The word "autophagy" was in existence and frequently used from the middle of the 19th century.[13] In its present usage, the term autophagy was coined by Belgian biochemist Christian de Duve in 1963 based on his discovery of the functions of lysosome.[3] The identification of autophagy-related genes in yeast in the 1990s allowed researchers to deduce the mechanisms of autophagy,[14][15][16][17][18] which eventually led to the award of the 2016 Nobel Prize in Physiology or Medicine to Japanese researcher Yoshinori Ohsumi.[19]
History
Autophagy was first observed by Keith R. Porter and his student Thomas Ashford at the Rockefeller Institute. In January 1962 they reported an increased number of lysosomes in rat liver cells after the addition of glucagon, and that some displaced lysosomes towards the centre of the cell contained other cell organelles such as mitochondria. They called this autolysis after Christian de Duve and Alex B. Novikoff. However Porter and Ashford wrongly interpreted their data as lysosome formation (ignoring the pre-existing organelles). Lysosomes could not be cell organelles, but part of cytoplasm such as mitochondria, and that hydrolytic enzymes were produced by microbodies.[20] In 1963 Hruban, Spargo and colleagues published a detailed ultrastructural description of "focal cytoplasmic degradation", which referenced a 1955 German study of injury-induced sequestration. Hruban, Spargo and colleagues recognized three continuous stages of maturation of the sequestered cytoplasm to lysosomes, and that the process was not limited to injury states that functioned under physiological conditions for "reutilization of cellular materials", and the "disposal of organelles" during differentiation.[21] Inspired by this discovery, de Duve christened the phenomena "autophagy". Unlike Porter and Ashford, de Duve conceived the term as a part of lysosomal function while describing the role of glucagon as a major inducer of cell degradation in the liver. With his student Russell Deter, he established that lysosomes are responsible for glucagon-induced autophagy.[22][23] This was the first time the fact that lysosomes are the sites of intracellular autophagy was established.[3][24][25]
In the 1990s several groups of scientists independently discovered autophagy-related genes using the budding yeast. Notably, Yoshinori Ohsumi and Michael Thumm examined starvation-induced non-selective autophagy;[15][16][17] in the meantime, Daniel J. Klionsky discovered the cytoplasm-to-vacuole targeting (CVT) pathway, which is a form of selective autophagy.[14][18] They soon found that they were in fact looking at essentially the same pathway, just from different angles.[26][27] Initially, the genes discovered by these and other yeast groups were given different names (APG, AUT, CVT, GSA, PAG, PAZ, and PDD). A unified nomenclature was advocated in 2003 by the yeast researchers to use ATG to denote autophagy genes.[28] The 2016 Nobel Prize in Physiology or Medicine was awarded to Yoshinori Ohsumi,[19] although some have pointed out that the award could have been more inclusive.[29]

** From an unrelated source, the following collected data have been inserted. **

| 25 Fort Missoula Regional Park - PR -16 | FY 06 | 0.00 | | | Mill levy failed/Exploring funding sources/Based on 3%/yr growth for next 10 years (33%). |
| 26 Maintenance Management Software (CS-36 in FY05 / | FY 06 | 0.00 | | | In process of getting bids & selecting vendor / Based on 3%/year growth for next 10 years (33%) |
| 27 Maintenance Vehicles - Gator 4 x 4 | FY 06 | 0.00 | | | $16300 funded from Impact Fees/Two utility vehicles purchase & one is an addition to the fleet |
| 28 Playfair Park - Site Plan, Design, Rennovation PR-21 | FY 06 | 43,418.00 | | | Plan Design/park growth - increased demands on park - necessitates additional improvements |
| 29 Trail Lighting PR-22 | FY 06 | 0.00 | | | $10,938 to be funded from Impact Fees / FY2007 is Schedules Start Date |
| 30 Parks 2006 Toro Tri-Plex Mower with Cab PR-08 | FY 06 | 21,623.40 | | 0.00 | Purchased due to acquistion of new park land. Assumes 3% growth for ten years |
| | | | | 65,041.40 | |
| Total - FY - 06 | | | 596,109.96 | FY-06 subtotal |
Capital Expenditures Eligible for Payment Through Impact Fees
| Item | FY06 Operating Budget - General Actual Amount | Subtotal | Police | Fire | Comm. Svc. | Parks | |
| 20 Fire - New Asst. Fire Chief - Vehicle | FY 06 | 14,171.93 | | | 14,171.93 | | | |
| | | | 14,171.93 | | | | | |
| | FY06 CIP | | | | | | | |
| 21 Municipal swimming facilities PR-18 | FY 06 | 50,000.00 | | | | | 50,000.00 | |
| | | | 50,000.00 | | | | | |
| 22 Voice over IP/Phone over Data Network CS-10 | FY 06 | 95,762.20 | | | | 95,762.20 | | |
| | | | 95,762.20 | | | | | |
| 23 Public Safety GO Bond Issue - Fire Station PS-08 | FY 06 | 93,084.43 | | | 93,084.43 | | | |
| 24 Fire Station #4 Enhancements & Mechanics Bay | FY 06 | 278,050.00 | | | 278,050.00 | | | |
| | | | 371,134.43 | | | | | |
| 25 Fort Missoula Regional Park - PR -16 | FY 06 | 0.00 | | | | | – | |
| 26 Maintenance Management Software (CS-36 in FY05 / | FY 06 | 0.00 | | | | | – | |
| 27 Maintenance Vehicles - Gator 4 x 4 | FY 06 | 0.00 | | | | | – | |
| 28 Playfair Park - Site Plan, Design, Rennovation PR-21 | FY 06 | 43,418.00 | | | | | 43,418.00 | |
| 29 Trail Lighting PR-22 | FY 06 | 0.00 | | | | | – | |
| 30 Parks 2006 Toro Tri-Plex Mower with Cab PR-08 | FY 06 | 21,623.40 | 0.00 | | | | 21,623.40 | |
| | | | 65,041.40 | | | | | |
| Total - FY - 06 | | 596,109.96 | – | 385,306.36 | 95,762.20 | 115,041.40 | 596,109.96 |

The field of autophagy research experienced accelerated growth at the turn of the 21st century. Knowledge of ATG genes provided scientists more convenient tools to dissect functions of autophagy in human health and disease. In 1999, a landmark discovery connecting autophagy with cancer was published by Beth Levine's group.[30] To this date, relationship between cancer and autophagy continues to be a main theme of autophagy research. The roles of autophagy in neurodegeneration and immune defense also received considerable attention. In 2003, the first Gordon Research Conference on autophagy was held at Waterville.[31] In 2005, Daniel J Klionsky launched Autophagy, a scientific journal dedicated to this field. The first Keystone Symposia on autophagy was held in 2007 at Monterey.[32] In 2008, Carol A Mercer created a BHMT fusion protein (GST-BHMT), which showed starvation-induced site-specific fragmentation in cell lines. The degradation of betaine homocysteine methyltransferase (BHMT), a metabolic enzyme, could be used to assess autophagy flux in mammalian cells.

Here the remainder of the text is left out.